Passage
-----

Then there was Cézanne, who chose not to intensify the line but explode it, restoring the plane to the unbridled continuity of life. The brushstroke no longer bounds a figure but is borne into a teeming vector field of forces, tracing its riptides and ebb, perspective no longer a mathematical diktat, but a drama of implicated energies:

From a million small irrepressible movements a mosaic of life at its most persuasive is being composed; objects vibrate into one another and out into the air, and their cool freshness gives the shadow a clarity and lends brightness and spirit to the sun. In the garden there is no central focus; everything is everywhere, and to miss nothing you would have to be a part of everything.

-----

Dataset entries

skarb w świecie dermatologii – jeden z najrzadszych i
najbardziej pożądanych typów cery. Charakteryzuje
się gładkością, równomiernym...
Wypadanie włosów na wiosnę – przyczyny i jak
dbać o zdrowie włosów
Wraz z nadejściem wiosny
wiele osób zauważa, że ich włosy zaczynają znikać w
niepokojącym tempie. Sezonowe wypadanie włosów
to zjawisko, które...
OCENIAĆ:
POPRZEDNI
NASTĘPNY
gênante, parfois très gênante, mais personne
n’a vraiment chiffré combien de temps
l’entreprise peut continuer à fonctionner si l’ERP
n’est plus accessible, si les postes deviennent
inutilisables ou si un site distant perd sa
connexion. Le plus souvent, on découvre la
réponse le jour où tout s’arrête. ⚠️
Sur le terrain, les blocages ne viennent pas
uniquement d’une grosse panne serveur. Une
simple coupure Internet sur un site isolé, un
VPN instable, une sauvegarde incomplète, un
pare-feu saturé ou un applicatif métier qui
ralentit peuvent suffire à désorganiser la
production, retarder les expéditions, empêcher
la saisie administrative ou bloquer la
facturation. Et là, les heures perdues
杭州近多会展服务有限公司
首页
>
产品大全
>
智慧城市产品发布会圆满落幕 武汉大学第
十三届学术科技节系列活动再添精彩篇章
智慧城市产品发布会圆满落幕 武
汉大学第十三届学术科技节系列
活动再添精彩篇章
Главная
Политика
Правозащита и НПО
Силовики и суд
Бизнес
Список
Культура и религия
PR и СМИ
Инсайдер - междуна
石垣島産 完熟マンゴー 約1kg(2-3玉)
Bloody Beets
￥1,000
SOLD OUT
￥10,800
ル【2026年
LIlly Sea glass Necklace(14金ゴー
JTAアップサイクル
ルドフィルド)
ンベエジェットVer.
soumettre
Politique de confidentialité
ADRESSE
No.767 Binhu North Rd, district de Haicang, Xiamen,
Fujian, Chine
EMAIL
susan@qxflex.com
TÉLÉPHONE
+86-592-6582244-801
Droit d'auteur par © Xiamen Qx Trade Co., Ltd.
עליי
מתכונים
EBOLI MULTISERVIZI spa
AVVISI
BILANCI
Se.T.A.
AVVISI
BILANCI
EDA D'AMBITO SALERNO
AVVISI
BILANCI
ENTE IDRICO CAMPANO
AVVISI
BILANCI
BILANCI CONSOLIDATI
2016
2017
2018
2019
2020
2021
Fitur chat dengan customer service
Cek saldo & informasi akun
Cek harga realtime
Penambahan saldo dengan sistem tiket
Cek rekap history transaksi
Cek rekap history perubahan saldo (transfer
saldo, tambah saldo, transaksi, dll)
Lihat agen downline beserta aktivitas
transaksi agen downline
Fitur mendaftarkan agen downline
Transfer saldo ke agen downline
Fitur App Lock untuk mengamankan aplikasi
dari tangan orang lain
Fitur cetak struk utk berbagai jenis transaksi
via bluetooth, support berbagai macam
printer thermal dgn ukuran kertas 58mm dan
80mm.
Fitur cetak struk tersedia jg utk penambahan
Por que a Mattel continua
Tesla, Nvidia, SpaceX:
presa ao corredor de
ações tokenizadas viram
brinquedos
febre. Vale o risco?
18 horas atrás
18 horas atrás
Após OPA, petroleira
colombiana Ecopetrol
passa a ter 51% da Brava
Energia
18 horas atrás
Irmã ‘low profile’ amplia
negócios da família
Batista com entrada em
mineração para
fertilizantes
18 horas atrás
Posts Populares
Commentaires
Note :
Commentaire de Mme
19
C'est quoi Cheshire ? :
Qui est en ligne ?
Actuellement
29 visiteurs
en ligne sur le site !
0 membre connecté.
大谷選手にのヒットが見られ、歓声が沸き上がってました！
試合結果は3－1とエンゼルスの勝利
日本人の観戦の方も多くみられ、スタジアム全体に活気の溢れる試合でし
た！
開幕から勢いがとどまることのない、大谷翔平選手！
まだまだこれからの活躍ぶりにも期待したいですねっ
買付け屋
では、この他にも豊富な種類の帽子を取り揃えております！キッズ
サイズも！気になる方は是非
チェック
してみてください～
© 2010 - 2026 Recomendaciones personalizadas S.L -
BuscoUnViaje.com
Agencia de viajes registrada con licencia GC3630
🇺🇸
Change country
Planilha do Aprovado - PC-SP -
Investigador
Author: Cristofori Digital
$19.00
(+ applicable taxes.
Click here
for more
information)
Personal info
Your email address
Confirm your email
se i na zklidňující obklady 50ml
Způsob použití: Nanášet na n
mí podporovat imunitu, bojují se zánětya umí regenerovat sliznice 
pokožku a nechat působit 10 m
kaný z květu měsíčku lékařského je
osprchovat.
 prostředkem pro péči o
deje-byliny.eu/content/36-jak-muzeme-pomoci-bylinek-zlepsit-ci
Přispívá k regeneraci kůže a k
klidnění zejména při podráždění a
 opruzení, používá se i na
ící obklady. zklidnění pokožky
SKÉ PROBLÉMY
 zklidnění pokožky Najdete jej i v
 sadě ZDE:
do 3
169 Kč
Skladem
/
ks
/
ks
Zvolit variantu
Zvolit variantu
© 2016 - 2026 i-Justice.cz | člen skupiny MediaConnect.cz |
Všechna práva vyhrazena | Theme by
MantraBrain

-----

What to do
a - Summarize the passage on Cézanne in two sentences.
b - In the passage on Cézanne, what does perspective become instead of a mathematical diktat?

Answers
a - Cézanne chose to explode the line rather than intensify it, so his brushstroke no longer bounds a figure but is carried into a field of forces, and perspective becomes a drama of energies rather than a mathematical rule. In the resulting picture, objects vibrate into one another and out into the air, and the garden has no central focus because everything is everywhere.

b - A drama of implicated energies.